Mohamed Hassan hasn't forgotten the good life. He had a big salary from an international firm, Procter and Gamble, and was zipping around the deserts of Saudi Arabia in his new Porsche. He eventually left for his homeland of Egypt where, he says now, there were much better drugs.

But this cocky pleasure-seeker finally hit the skids when his superiors informed him that his dreams of advancement would never come true.

"I made a list and went down that list abusing people by getting them to give me money," he says. "I spent almost $300,000 on drugs before I collapsed financially, physically, socially – and above all, spiritually."

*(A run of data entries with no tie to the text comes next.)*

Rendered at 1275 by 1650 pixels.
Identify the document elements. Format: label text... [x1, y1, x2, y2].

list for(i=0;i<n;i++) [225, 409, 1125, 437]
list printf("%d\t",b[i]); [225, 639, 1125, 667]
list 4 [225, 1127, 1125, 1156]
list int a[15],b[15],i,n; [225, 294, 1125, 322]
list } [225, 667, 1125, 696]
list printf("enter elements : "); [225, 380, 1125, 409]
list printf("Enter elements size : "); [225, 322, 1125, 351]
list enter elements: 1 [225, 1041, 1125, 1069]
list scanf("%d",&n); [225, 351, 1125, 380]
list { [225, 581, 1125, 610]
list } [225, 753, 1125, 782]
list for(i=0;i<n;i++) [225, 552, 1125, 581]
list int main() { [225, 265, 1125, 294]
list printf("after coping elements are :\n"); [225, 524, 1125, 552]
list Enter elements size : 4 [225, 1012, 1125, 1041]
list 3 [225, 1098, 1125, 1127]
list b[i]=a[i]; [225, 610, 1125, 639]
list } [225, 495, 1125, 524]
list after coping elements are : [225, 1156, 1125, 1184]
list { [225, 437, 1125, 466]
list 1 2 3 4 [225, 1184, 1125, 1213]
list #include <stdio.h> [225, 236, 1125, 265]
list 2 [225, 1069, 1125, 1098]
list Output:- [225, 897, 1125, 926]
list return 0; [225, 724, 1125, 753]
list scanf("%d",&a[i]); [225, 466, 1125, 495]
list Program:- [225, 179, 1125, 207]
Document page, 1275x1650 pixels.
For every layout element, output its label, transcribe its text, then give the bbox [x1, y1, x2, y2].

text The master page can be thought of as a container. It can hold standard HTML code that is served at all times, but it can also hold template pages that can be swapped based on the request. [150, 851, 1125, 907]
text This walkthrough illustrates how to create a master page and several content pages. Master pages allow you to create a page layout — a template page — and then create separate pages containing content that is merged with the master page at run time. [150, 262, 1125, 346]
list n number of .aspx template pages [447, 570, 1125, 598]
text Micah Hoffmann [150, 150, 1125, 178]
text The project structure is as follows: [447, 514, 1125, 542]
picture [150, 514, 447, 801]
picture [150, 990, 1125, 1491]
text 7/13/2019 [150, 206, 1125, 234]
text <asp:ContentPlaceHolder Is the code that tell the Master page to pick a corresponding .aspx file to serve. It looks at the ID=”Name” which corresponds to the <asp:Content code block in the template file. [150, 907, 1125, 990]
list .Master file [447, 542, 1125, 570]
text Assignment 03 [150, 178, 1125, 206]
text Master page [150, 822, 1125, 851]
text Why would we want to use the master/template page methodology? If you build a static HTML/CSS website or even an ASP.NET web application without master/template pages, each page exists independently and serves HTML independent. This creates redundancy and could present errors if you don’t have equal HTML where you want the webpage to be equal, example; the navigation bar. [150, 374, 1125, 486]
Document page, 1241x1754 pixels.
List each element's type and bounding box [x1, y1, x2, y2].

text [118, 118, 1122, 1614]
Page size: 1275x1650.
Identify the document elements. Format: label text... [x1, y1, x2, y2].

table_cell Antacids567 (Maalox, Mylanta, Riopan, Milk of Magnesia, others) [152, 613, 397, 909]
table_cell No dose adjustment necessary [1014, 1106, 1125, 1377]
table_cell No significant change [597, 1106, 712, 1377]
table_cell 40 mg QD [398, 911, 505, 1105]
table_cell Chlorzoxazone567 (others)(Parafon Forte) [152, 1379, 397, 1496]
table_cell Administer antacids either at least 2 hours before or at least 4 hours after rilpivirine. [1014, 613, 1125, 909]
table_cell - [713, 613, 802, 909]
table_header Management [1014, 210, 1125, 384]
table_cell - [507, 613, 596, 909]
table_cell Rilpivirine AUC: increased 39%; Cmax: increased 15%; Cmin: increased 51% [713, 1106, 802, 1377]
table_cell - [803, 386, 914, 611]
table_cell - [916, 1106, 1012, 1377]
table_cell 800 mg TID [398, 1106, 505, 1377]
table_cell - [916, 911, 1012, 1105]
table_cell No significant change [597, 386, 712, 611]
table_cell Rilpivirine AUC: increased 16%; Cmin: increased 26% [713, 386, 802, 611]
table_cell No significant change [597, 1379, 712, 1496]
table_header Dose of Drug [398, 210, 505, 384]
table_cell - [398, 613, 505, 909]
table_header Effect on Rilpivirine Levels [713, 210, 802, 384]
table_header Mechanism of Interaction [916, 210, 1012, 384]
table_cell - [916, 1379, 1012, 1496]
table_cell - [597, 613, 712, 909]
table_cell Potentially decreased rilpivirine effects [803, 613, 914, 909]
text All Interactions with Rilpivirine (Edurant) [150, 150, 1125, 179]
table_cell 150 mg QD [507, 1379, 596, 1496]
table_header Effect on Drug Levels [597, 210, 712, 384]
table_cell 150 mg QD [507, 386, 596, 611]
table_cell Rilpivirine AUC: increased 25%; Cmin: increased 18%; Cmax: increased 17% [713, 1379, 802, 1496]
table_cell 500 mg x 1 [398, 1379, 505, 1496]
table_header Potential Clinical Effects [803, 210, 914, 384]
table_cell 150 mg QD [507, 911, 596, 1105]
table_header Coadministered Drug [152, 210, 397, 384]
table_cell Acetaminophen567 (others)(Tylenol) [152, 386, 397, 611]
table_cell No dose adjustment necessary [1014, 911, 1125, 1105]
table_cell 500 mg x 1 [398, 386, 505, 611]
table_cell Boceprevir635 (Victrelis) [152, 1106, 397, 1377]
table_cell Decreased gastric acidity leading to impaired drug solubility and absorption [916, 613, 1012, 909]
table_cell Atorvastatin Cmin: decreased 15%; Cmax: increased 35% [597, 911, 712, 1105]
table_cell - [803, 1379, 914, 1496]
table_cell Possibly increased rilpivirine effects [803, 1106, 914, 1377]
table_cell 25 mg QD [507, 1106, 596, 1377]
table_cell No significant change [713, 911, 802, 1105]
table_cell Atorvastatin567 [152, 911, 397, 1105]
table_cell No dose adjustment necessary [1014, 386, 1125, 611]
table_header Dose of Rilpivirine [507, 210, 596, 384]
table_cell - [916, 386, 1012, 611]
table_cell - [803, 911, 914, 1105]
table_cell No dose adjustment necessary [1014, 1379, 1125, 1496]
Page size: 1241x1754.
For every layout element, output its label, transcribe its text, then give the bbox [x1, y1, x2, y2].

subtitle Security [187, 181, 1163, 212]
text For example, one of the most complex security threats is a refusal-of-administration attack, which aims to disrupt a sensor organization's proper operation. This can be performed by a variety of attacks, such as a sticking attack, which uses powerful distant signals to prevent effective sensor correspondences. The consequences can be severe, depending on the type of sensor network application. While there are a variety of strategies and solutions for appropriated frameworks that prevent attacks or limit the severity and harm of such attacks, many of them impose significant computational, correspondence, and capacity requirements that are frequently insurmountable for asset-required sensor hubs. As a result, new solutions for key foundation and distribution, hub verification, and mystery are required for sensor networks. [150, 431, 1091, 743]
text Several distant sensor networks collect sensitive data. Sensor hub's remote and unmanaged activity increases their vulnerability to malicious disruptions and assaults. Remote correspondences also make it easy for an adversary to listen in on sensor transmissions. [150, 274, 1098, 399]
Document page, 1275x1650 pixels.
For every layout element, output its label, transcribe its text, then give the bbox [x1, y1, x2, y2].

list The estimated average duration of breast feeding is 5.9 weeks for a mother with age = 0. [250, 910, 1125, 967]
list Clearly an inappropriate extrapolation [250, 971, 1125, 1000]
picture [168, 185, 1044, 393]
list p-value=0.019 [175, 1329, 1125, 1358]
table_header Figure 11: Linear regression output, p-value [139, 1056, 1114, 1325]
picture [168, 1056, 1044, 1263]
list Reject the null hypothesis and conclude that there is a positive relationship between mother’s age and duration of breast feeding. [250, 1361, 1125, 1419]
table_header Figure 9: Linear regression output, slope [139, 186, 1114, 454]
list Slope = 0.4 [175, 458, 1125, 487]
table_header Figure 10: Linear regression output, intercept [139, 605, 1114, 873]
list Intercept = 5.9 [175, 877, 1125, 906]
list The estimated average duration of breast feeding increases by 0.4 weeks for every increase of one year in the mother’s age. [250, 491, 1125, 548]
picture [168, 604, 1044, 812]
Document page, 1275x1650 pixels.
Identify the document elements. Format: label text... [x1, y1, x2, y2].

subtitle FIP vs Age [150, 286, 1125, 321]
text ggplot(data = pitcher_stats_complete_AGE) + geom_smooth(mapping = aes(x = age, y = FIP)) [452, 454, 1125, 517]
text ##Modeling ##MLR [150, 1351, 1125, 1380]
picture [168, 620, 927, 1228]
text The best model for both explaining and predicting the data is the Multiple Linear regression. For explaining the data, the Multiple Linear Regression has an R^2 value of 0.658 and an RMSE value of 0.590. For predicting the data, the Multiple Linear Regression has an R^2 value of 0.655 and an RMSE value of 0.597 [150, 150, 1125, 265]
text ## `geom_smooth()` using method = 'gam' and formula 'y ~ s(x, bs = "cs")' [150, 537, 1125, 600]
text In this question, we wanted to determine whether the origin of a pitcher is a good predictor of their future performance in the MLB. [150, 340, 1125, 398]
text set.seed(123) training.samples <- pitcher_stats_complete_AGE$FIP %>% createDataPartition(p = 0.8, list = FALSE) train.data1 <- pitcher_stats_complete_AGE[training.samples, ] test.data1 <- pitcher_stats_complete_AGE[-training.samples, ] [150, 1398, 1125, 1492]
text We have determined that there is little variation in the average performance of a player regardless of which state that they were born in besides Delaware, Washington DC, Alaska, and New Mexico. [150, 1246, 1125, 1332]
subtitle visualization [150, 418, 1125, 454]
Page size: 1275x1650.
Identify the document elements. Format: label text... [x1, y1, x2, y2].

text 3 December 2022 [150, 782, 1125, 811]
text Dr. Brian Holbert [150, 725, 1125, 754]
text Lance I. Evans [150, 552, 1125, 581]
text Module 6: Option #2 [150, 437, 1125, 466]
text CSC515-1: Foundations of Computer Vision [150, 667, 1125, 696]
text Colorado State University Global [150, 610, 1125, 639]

Mr. Hassan was tossed in jail in Egypt and chained to the stairs where every cop who passed him kicked and spat upon him. It was an awakening both to the lack of existing help for drug abusers and to his own depravity, he says now.

"That is where I bottomed out," he says, adding that he spent the next six years in and out of rehabilitation.

Hassan, a devout Muslim, is now sober and determined, he vows, to "deal with the devil" he sees in the soul of every other addict he meets.

A new approach

Along with his colleagues at Freedom, a group that provides detoxification, rehabilitation, and drug awareness, he is also a part of what amounts to a revolutionary approach to substance abuse in the Middle East.

Nanis William, a drug abuse expert and counselor who worked at a Park Avenue treatment center in New York City until last year, says that Egyptians and fellow Arabs generally still think of drug abuse as "a moral issue, rather than a disease."

Fellow counselors and doctors across the Middle East, where drug abuse has been on the rise for over a decade, say that precious few state resources have been devoted to creating drug awareness and treating young people who fall into the trap of illicit narcotics.

In Egypt, Bango, a cheap marijuana product, is by far the most popular. Heroin is the new drug of choice for wealthy Arabs, but drugs sold in pharmacies are also increasingly popular.

"Here in Egypt, it is the Christians who use alcohol the most, but there is a perception among many Muslims, who are prohibited from using alcohol, that other drugs are OK since the Koran does not specifically forbid them," says Ms. William.

Dr. Ehab El-Kharrat, an Egyptian lecturer at the University of Kent in England, says that recent research shows that in some parts of the country up to 30 percent of young men use soft drugs like marijuana on a weekly basis and that 10 percent use them daily.

Across the Middle East there are new studies to show that young Arab men are indulging in abuse – both soft and hard drugs – at an alarming rate.

In Kuwait, for example, where unemployment is high but oil wealth still sustains youthful indulgences, a recent hospital study determined that nearly 1 percent of the population was addicted to hard drugs. The government has already decided to fund more treatment and rehabilitation efforts.